DIRECTION —
Name every author credited in the paper summary below on potassium ion electron donation in catalysis.

# Unraveling Alkali Ion Electron Donation for Enhancing Heterogeneous Catalytic Oxidation

**Authors:** Jin Wang, Zhenghui Zhang, Xianqiu Song, Rong Wang, Ying Xin, Yexin Zhang, Zhaoliang Zhang

PMC · DOI: 10.1002/advs.202514470 · Advanced Science · 2025-10-08

## TL;DR

This paper reveals how potassium ions can act as electron donors in catalysis by forming chains in WO3 tunnels, boosting reactions like soot oxidation.

## Contribution

A novel electron donation mechanism for potassium ions in heterogeneous catalysis is identified through confined chain structures in WO3.

## Key findings

- High-electron-density Kδ+ ions facilitate oxygen vacancy formation and lattice oxygen activation.
- Kδ+ ion-based catalysts achieve a 3.1-fold higher soot oxidation rate compared to conventional K⁺-ion catalysts.

SUPPLIED ENTRIES —

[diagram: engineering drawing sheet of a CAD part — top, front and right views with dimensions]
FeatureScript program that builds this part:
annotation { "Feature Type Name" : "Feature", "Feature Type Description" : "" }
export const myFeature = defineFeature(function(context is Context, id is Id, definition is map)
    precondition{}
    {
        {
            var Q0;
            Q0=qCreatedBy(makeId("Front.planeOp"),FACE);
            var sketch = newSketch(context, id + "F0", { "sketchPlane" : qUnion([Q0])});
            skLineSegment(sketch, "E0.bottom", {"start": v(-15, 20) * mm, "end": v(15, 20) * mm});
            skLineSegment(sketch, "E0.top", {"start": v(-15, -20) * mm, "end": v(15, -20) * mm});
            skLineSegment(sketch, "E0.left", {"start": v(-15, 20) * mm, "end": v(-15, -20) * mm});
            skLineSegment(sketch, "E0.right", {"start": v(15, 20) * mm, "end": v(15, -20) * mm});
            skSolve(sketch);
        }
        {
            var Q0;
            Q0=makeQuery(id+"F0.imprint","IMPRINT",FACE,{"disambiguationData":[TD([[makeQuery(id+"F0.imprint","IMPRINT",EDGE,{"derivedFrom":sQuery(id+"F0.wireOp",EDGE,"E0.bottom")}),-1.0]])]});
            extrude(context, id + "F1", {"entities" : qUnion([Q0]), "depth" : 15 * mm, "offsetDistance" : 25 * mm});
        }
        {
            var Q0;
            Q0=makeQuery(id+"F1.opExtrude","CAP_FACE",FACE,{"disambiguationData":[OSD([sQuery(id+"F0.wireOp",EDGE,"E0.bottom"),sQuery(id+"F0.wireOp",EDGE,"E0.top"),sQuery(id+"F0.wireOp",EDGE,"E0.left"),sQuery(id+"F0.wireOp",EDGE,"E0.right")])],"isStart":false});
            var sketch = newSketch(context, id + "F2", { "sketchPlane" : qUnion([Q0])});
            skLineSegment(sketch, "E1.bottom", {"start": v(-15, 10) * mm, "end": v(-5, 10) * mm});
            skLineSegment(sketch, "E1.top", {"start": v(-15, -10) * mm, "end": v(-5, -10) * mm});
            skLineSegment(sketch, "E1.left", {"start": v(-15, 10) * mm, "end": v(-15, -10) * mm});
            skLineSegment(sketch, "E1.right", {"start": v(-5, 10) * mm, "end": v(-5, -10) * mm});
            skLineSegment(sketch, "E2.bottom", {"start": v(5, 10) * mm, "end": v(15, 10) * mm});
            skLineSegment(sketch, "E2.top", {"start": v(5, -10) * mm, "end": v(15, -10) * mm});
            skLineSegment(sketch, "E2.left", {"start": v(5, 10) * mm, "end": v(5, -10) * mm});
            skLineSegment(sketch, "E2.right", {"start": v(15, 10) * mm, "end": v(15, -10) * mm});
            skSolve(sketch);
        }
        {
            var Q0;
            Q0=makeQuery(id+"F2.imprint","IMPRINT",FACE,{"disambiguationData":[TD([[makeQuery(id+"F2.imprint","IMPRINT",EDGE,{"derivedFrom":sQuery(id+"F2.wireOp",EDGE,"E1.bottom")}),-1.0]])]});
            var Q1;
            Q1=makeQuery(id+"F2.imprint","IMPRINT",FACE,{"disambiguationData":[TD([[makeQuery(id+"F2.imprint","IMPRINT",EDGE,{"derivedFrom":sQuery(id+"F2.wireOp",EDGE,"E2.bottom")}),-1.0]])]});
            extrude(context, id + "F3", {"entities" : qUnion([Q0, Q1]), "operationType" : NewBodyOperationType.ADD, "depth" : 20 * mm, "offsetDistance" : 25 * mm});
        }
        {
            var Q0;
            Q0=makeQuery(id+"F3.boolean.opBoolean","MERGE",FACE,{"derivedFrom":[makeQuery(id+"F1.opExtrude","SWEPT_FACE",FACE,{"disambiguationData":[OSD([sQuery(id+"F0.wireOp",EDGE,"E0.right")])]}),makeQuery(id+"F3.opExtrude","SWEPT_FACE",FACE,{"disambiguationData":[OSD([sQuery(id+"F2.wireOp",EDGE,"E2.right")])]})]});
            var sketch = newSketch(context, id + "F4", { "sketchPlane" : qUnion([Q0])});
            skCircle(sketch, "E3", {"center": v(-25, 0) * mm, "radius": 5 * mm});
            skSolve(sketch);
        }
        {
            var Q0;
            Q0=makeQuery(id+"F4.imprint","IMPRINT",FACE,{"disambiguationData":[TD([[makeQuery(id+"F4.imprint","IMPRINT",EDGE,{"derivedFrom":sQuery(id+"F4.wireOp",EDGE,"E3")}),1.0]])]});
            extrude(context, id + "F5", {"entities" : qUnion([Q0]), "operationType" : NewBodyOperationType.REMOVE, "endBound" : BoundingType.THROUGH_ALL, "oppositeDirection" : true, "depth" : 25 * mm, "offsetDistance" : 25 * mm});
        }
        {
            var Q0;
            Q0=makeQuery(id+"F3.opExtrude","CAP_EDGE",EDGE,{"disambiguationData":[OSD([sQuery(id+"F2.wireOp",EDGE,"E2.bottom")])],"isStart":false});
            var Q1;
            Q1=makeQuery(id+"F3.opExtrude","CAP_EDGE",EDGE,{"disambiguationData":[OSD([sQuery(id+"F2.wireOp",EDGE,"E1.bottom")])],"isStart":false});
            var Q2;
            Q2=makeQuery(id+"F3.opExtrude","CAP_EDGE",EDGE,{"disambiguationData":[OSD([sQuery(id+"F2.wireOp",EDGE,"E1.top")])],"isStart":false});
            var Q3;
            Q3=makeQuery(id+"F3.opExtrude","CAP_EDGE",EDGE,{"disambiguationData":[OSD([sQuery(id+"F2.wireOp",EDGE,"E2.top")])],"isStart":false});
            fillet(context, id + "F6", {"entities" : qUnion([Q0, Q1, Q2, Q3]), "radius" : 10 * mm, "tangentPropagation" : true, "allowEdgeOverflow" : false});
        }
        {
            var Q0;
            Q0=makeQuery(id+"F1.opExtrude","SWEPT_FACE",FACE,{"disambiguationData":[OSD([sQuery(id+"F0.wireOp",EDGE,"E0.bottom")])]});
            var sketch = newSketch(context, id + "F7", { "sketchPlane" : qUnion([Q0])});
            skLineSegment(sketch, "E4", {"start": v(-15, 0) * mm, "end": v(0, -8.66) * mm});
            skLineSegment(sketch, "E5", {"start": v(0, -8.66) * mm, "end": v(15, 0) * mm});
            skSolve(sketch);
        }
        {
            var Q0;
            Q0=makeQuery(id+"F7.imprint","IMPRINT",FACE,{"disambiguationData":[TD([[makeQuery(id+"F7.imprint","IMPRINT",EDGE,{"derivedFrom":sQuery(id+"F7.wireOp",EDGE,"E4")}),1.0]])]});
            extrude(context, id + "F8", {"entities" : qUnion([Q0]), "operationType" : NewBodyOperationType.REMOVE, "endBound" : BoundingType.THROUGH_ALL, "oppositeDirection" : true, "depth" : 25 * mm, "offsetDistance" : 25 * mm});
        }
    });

REPLY TO THE TASK —
Jin Wang, Zhenghui Zhang, Xianqiu Song, Rong Wang, Ying Xin, Yexin Zhang, Zhaoliang Zhang